The problem started when I was recording a cassette tape to my computer through my line in port. Things were going fine, and then all of a sudden things started acting screwy. First the audio I was recording started jumping from way to low to extremely loud, then started randomly choosing which channel to record. Then I kept getting notifications saying that my speakers were being plugged in and unplugged into random jacks when I didn't even touch them. I've recorded cassettes to my computer before and nothing like that has ever happened to me before. 

I quit recording and restarted my computer. I no longer had any sound, and still kept receiving notifications. I unplugged the speaker jacks, uninstalled the audio driver, reinstalled the audio driver, and plugged the jacks back in. No more notifications, but still no sound. It's been that way ever since. 
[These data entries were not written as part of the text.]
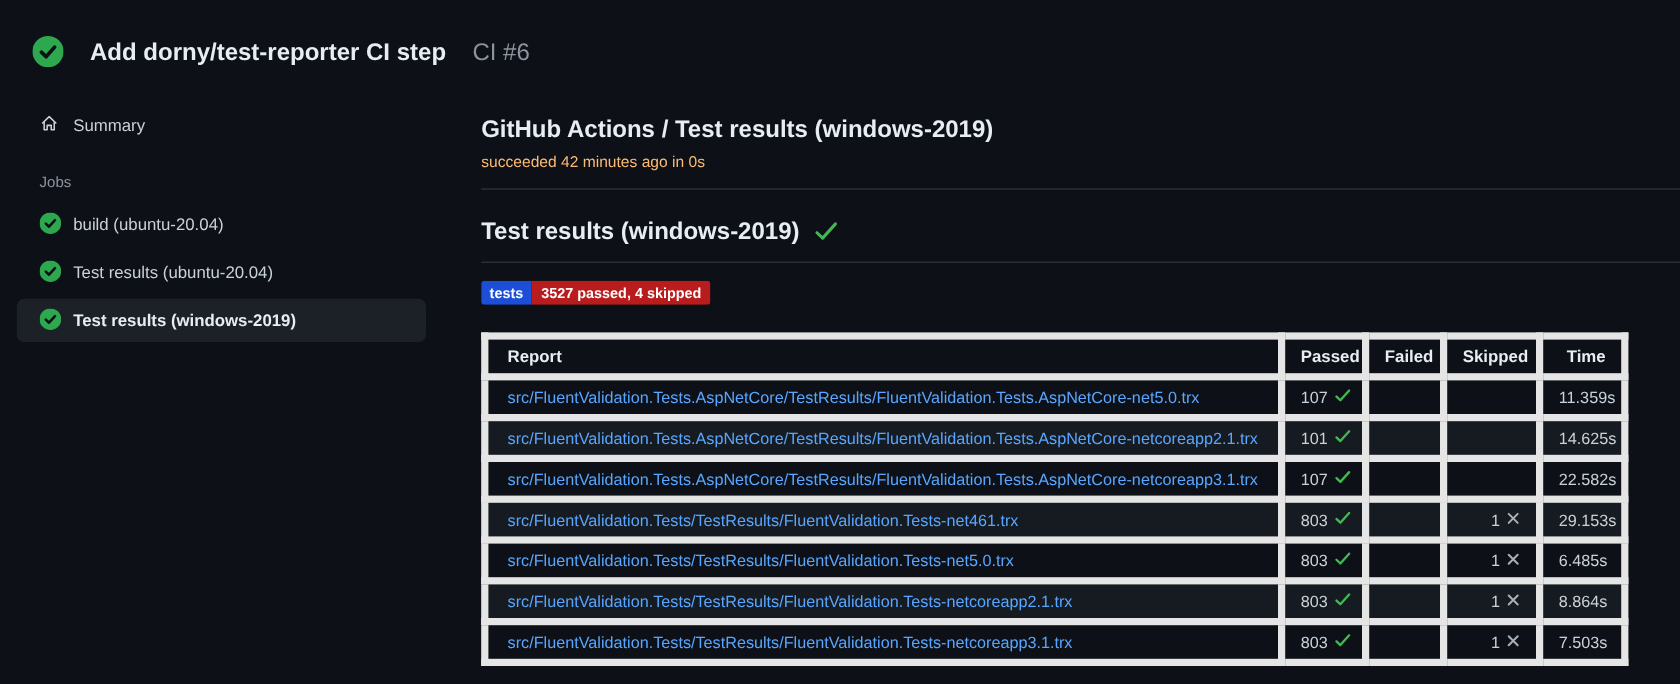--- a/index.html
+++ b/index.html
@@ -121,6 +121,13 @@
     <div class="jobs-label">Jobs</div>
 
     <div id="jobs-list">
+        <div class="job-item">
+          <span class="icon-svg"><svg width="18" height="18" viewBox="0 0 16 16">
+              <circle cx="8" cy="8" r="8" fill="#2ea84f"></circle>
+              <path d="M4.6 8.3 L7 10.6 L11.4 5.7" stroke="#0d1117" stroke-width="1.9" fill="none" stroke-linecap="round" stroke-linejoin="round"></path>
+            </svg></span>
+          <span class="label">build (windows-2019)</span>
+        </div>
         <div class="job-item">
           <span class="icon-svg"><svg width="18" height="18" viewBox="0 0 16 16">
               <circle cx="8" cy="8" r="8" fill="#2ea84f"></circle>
I went through everything common in the windows help file: Nothing is muted, my speakers are connected into the correct jacks, my speakers are plugged in and turned on, the sound device is turned on and enabled, and is selected as the defalut device (its the only sound device), windows says the device is working properly, I'm using the latest drivers, no hardware device conflict, and the sound is turned on in the bios. 

After trying everything I knew how to do short of reformatting my hard drive, and being unable to find much help online, I gave up on getting them to work for a while. I installed a pair of usb headphones I had to see if they could play sound. They did, so I just got by with using those for a while. But ONLY the usb headphones worked. If I plugged a pair into the headphone jack on my sound card, or the headphone jack on my speakers, I still wouldn't get any sound.

Plus, even though the usb headphones would play, I still seemed to be having some sound issues with them. Depending on what I would try to play, some sounds would be distorted and scratchy, some applications would have sound at a very low level, and I never seemed to get full sound quality out of the headphones no matter what I did. There always seemed to be a background static or interference noise. The problem was not that the volume was up to high on something either.

Eventually I got around to formatting my hard drive. Among solving other issues I was having, I thought maybe finally, my sound issues would be resolved with a fresh start. But to my dismay, I installed the sound drivers once again only to discover that I still had no sound, even though everything kept telling me that everything was working fine.

Is there anything I can do to get my speakers working again? Is it a problem with the realtek hd audio? Would investing in a new sound card solve the problem? If so, which soundcard would you recommend I buy? If buying a new soundcard will solve the problem, or is the only way to solve the problem, I am willing to spend up to $100 for a good quality one. I would use it mainly for movies, and also for music, and would need it to support my 5.1 speakers. The higher the sound quality, the better. I would like it to be better quality than the realtek at least.

I'd appreciate any help I can get with this. I don't know what else to do at this point.


----------



## Deleted090308 (Jan 25, 2007)

Hi, welcome to TSF :wave:

Try this:
Uninstall the Realtek drivers. 
Download and install the updated drivers from *Realtek*.
Download and install this update from *Microsoft*.


----------



## NightFlower47 (Jul 30, 2007)

Nope. I just tried that, but i still don't have any sound.


----------



## Deleted090308 (Jan 25, 2007)

I think the onboard audio is gone. 
If you want to buy a sound card - have a look at the X-Fi series from Creative.


----------



## Yantorsen (Feb 13, 2008)

I am having the exact same problems as you but with vista and different hardware.

did replacing sound card fix this?

cheers.


----------



## Yantorsen (Feb 13, 2008)

Yantorsen said:


> I am having the exact same problems as you but with vista and different hardware.
> 
> did replacing sound card fix this?
> 
> cheers.


----------



## NightFlower47 (Jul 30, 2007)

Yantorsen said:


> I am having the exact same problems as you but with vista and different hardware.
> 
> did replacing sound card fix this?
> 
> cheers.


Yes. I bought a new sound card and the speakers worked again perfectly. The problem was the onboard audio.


----------



## Yantorsen (Feb 13, 2008)

NightFlower47 said:


> Yes. I bought a new sound card and the speakers worked again perfectly. The problem was the onboard audio.


Right, cheers mate


----------